The next portion of the race is a blur of screaming faces yelling out my name (which I had written on my shirt – smart move:) ). Then came the Newton Hills – a series of “rolling” hills that precede Heartbreak. First of all, I wasn’t exactly sure where Heartbreak was (another smart move on my part in retrospect) because I kept thinking, “was that Heartbreak? That wasn’t so bad.” And then I knew when I hit it. I barely made it up that road. But up ahead I saw a man walking and then the crowd began chanting, “run, run, run, run” until he did and I knew I wouldn’t be allowed to walk!

I was still feeling great – even smiling and high fiving little kids. I passed a guy who yelled out, “Go Cathy – you’re not even sweating”. He jinxed me. Remember that late start – well the only meal I had eaten that day was around 6:30AM and we were running through lunch time. All the Gatorade and gels on a relatively empty stomach did not go over so well. At 23, I started feeling sick, but I was surrounded by people. So, I started walking until I felt better, then ran until I felt sick, etc. This went on until 25 when we went under an overpass. Open grass! For the first time ever during a race, I got sick. But then, amazingly, I felt great. Puke and rally! I ran into downtown Boston with a smile on my face and crossed the line in 3:54:46. Certainly not my best time, but still an accomplishment.

After turning in my chip, I received my beautiful finisher’s medal, a much needed mylar blanket and a bag of food – very smart – how many times have you had to try to carry a bagel, a banana, powerade and whatever else you can get your hands on? It’s not easy. The bag was a miracle.

My recommendations for those who will run Boston:

Bring throw away clothes and a rain poncho

Keep eating as close to the race as you can get

Wear sunscreen (seriously – don’t forget)

Train on those hills and don’t be too scared of Heartbreak – the crowd will pull you up it

Soak up the noise of the fans and high five a few kids



Cathy runs and dances in Richmond, VA.  This was her first Boston Marathon, but third sixth marathon.


5 Responses to “Passport to Race: The 2009 Boston Marathon”

  1. 1 racesinplaces May 15, 2009 at 8:47 AM

    Congratulations Cathy! We are so proud of you!

  2. 2 Chris Pollock May 15, 2009 at 9:09 AM

    great to hear about it Cathy, beautifully written piece as well.

    Looking forward to seeing you run off into the distance when training team starts again!
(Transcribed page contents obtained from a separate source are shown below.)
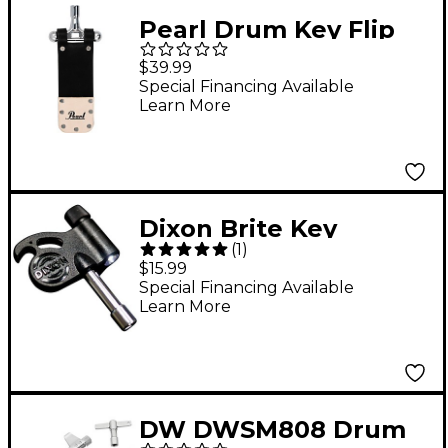
Pearl Drum Key Flip
Mute
$39.99
Special Financing Available
Learn More
Dixon Brite Key
(
1
)
$15.99
Special Financing Available
Learn More
DW DWSM808 Drum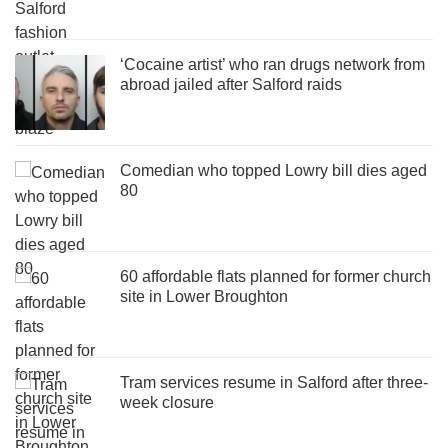
‘Cocaine artist’ who ran drugs network from
abroad jailed after Salford raids
Comedian who topped Lowry bill dies aged
80
60 affordable flats planned for former church
site in Lower Broughton
Tram services resume in Salford after three-
week closure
  3. 3 thekimrunner May 15, 2009 at 7:32 PM

    Hey Cathy! I was in Boston too, but I was on the side of Boyleston just before the finish cheering you all on!! My best friend ran Boston the first time this year. She was also not afan of the late start. I wonder if she’s the girl you saw copping a squat, because she is known for it. My husband runs with her, and about died the first time she did it during the Myrtle Beach Marathon. Congratulations on a good run on a tough course on a windy April Monday!

  4. 4 chris June 12, 2009 at 7:12 AM

    Congrats on running boston. Hope to get there someday

  5. 5 peter July 19, 2009 at 3:08 PM

    Nice write up, it made me relive running it all over again. I brought cut fruit I had purchased to the runners village, but when I opened it, it was rotten so I ran hungry, fueled by the bananas & bagels thay had in the village. Boston was hard, your time was very good especially with the issues you had.